The hags barely bothered with your steel. One look at Sirius in all his terrible winged glory and Bella turned him into a frog — a small one, with wing markings and a hairdo. Osric followed a heartbeat later. And into the middle of three cackling horrors ran Lily, claws opening her back, to scoop up both frogs and sprint for the road. Morgantha crushed Clover into scrap almost as an afterthought — and take your toy, too — and then the three of them stood in their doorway and laughed as you fled, dragging a bound woman in a silver net behind you, two knights of the realm croaking in Lily’s pockets.
Her name is Vasha. Bitten, not born; her mate Radu — born to the curse, still master of it — is chained inside that mill. And around your campfire she told you the thing you will not unlearn: werewolves regrow any wound not made of silver or magic. The hags hack off their arms. The arms come back. The pies are made of the arms. No missing children. Just two people, harvested over and over, forever. You burned every pie you carried and called it a cremation, and it was.

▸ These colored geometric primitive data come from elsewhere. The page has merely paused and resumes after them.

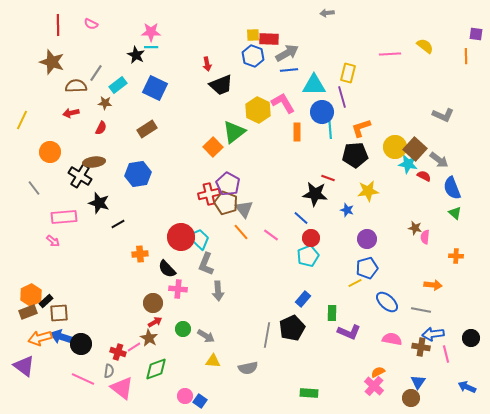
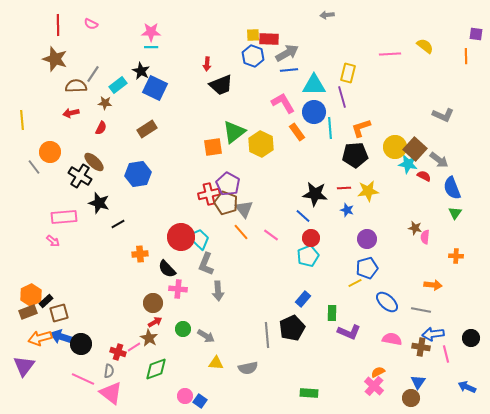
gray arrow at (327, 13): moved 2 px down
black star at (136, 55): moved 5 px right, 16 px down
brown star at (52, 62): moved 3 px right, 3 px up
red arrow at (207, 64): rotated 16 degrees clockwise
gray line at (96, 73): moved 3 px left, 1 px down
yellow hexagon at (258, 110): moved 3 px right, 34 px down
blue circle at (322, 112): moved 8 px left
yellow line at (22, 120): rotated 30 degrees counterclockwise
orange rectangle at (297, 132): rotated 36 degrees counterclockwise
orange square at (213, 147): rotated 36 degrees clockwise
brown ellipse at (94, 162): rotated 50 degrees clockwise
red line at (328, 178): moved 16 px right, 10 px down; rotated 24 degrees counterclockwise
gray line at (34, 188): moved 21 px up
green triangle at (455, 213): rotated 24 degrees clockwise
blue line at (301, 218): moved 2 px right, 2 px up
brown square at (59, 313): rotated 12 degrees counterclockwise
gray line at (267, 335): rotated 15 degrees counterclockwise
yellow triangle at (213, 361): moved 3 px right, 2 px down
purple triangle at (24, 366): rotated 30 degrees clockwise
pink triangle at (122, 388): moved 11 px left, 5 px down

The hook is still in Lily. Every dawn, for one hour, a pie matters more than air — a little less each day. She lets you tie her to the tree at night. Sirius has himself tied beside her, dagger in hand, out of solidarity. She hasn’t slept properly in two days. She is carrying it.

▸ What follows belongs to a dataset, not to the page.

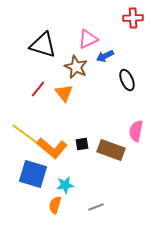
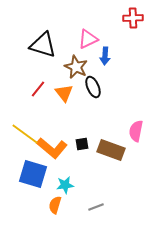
blue arrow: rotated 60 degrees counterclockwise
black ellipse: moved 34 px left, 7 px down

Then the road produced a dire wolf standing in broad daylight with roses in its mouth. It set them down, trembling with restraint, and fled. The note on very fine card stock was addressed to Ireena. My love, why do you tease me so? He calls you ruffians. He promises that she need only speak his name three times and he will appear — to whisk her away to our castle, Ravenloft. Signed: your destined future lover, Strahd von Zarovich. He is still, Fëanor pointed out with desperate optimism, in the gift-sending phase. That night the raven found you again — the same raven that watched you in the village of Barovia, days and miles behind — and when Lily reached out with her gift for speaking to beasts, nothing answered. Because whatever wears those feathers is not an animal.
A farmstead full of shambling dead slowed you for all of one minute — Sirius’s black wings froze them where they stood, and steel did the rest — but it cost you something anyway: Ireena saw the wings. She is on her knees now. She believes an angel of the Morninglord walks beside her, and Sirius, who cannot imagine why anyone would think such a thing, knelt down and prayed with her.
And then: Vallaki. Real walls. A gate with forms to fill in. Are you now, or have you ever been, agents of the devil? Every weapon registered down to a broom handle; the devil’s name a punishable offense; a guard on every corner; three citizens in the stocks — one for missing a festival while his mother died. The Festival of the Blazing Sun is in seven days. Attendance is mandatory. Failure to attend is punishable by punishment. Say it with a smile: all will be well.
At the church of St. Andral, Father Lucian showed you the town’s secret before the town has learned it: the hidden crypt beneath the altar is empty. The bones of St. Andral — the relic whose holiness kept evil from crossing this threshold for centuries — were stolen six days ago, right after the groundskeeper Milivoj came asking little Yeska, out of the blue, about secrets hidden in the church. The sanctuary you promised Ireena is just a building now. She doesn’t know. You haven’t told her. Tomorrow, you find Milivoj at the orphanage he keeps.
The day ended at the Blue Water Inn — warm light, wolf steak, the Martikov boys underfoot, a musician dressed as loudly not-Vistani as cloth allows. And at a corner table, an old, old man staring at the five of you, white as a sheet, as if the mists themselves had walked through the door.
His name is Roger. He is what remains of the last people who ever walked out of the mists — the ones from the bad times, a lifetime ago. There were more of them once. There is only him now.
The wine is bought. He is waiting. We begin at his table.